Skelton first made his mark as Peter Grimes in David Alden’s 2009 English National Opera production, also with Gardner conducting. A decade later, his voice sounds marginally more effortful, and as a result even more inside the role. It may well turn out that Chandos has caught this great Australian tenor at the height of his powers – with the raw fury of Jon Vickers’s performance tempered by free-fall introspection and a canny, objective realisation of Grimes the outsider, in this World but not quite of it, a point decisively made from the Prologue onwards. And, inevitably, Grimes’s moments of visionary longing and hope recall Peter Pears’s superb retreats into a luminous softness that adds layers of detail and intensity. Whether Skelton deploys rhapsodic lyricism for “In dreams I’ve built myself some kindlier home” or pulls out all the stops in the mad scene, he makes the abyss open beneath Grimes.

He has a formidable match in Erin Wall’s Ellen Orford, and the release of this recording is a fitting tribute to this lovely, generous singer who died on October 8 from cancer. Listen to Ellen’s confrontation with Grimes in Act Two to catch the Straussian warmth and scale of her artistry. She will be much missed.

The other singers are mainly a best-of-British, luxury line-up of Britten stylists. Roderick Williams is particularly fine as the old salt Balstrode who sees the point of Grimes but is powerless to help. Susan Bickley and Catherine Wyn-Rogers give incisive focus to no-nonsense Auntie and a corrosive Mrs Sedley, and the rest of the Borough mafia is vividly portrayed.

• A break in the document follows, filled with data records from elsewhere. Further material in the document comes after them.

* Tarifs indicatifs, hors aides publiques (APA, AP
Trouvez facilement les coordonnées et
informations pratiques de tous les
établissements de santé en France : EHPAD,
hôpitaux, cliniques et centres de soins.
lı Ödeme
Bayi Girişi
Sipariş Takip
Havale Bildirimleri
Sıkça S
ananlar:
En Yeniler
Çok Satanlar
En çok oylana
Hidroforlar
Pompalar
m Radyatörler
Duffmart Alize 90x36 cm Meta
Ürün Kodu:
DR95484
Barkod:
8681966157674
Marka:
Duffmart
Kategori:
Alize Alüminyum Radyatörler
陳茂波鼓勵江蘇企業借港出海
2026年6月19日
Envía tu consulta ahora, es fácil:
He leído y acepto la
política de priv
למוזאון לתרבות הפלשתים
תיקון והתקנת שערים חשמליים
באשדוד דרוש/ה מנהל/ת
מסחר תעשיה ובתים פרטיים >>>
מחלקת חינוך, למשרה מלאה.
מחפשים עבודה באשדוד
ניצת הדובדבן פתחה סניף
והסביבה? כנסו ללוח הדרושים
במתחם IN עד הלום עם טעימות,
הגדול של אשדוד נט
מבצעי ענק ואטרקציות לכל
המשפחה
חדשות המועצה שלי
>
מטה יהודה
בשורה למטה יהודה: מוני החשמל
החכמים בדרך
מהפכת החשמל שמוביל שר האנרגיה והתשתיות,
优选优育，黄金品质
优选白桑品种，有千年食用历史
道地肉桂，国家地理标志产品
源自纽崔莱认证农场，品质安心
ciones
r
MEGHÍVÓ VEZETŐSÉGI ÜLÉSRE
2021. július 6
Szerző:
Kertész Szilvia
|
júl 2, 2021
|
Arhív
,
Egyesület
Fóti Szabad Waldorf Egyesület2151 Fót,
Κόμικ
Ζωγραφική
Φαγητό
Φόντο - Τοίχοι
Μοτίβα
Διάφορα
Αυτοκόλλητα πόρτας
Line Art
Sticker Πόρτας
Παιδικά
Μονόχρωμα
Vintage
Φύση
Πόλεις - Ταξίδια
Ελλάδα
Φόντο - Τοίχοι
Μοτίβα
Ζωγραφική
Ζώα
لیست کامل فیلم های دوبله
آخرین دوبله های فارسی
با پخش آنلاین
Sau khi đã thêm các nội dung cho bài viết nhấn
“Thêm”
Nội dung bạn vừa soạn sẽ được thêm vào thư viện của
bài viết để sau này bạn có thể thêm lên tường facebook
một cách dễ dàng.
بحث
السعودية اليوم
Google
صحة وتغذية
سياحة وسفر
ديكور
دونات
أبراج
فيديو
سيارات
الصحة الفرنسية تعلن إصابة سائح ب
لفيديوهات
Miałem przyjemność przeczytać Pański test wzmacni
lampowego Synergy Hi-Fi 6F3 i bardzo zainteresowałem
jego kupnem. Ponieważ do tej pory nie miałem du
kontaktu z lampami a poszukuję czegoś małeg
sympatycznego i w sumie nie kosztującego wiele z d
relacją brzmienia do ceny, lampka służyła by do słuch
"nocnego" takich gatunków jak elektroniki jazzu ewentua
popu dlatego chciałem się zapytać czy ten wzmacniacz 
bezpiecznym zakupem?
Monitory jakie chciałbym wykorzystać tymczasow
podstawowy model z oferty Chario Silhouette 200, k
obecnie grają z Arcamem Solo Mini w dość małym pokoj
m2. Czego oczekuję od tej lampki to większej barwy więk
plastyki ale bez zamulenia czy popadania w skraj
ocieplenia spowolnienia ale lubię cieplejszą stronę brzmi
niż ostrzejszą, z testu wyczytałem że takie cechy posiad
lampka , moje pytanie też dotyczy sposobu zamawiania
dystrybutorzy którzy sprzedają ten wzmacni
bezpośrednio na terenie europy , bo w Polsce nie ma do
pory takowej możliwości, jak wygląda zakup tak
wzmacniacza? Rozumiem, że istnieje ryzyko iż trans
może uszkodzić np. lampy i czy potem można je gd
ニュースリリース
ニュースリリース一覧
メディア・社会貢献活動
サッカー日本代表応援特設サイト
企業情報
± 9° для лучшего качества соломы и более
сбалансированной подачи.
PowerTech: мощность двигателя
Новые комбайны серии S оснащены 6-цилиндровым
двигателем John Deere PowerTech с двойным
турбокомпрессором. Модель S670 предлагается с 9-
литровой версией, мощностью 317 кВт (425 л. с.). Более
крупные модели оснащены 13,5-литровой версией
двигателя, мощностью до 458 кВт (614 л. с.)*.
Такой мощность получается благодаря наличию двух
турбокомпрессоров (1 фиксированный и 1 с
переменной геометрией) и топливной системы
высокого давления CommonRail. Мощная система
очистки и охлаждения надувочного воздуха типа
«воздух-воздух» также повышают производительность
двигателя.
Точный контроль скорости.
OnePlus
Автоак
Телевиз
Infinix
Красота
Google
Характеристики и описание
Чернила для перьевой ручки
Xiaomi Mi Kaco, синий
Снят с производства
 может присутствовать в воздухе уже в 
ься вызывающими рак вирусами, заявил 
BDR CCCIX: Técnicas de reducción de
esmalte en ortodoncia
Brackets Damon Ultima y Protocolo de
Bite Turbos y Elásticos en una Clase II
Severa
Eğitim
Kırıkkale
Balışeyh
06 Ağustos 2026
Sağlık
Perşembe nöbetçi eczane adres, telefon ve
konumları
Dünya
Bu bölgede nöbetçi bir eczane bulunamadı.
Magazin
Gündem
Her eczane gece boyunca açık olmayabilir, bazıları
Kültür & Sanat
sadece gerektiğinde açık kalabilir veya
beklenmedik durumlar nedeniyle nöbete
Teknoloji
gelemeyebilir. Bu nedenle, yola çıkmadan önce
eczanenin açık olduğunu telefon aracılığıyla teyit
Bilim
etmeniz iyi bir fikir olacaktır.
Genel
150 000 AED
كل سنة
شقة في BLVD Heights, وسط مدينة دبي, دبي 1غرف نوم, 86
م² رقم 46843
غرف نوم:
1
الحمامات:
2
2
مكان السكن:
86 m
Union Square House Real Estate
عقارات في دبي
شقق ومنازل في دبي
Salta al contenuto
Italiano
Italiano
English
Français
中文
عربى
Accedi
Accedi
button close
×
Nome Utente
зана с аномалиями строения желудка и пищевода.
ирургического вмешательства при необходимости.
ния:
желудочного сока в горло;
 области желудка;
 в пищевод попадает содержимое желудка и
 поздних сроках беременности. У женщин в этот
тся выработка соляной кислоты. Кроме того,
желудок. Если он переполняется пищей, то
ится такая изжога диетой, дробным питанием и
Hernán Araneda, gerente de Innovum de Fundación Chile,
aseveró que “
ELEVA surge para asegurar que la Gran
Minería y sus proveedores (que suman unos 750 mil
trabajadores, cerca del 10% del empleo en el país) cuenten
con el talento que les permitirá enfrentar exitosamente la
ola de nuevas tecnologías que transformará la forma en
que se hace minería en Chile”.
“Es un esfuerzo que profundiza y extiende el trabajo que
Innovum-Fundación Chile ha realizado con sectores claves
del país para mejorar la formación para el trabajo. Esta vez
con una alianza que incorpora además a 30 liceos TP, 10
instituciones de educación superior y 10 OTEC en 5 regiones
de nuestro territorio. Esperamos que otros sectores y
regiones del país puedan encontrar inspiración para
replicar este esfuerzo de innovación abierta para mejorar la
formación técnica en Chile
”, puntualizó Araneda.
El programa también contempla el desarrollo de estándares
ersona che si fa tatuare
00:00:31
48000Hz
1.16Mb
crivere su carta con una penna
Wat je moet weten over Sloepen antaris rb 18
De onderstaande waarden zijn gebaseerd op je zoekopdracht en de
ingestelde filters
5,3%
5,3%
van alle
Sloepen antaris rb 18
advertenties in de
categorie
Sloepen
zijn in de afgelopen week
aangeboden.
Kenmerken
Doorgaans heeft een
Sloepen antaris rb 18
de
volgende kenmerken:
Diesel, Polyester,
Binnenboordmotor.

Gardner’s handling of detail and the bigger picture is marvellous, and the Bergen Philharmonic is on electrifying form. I value especially the way in which the Interludes have an almost mystical presence, and I also admire the discretion with which he and his players draw attention away from Britten’s more obviously precocious passages of orchestration. The range of this SACD recording is very wide and I was endlessly fiddling with the volume, either to hear or not to be deafened. The opening of the Passacaglia is super-quiet, and the chorus’s cries of “Peter Grimes!” are thrilling, then scaling down to ghostly sonic remnants. It only adds to the excitement of this unmissable release.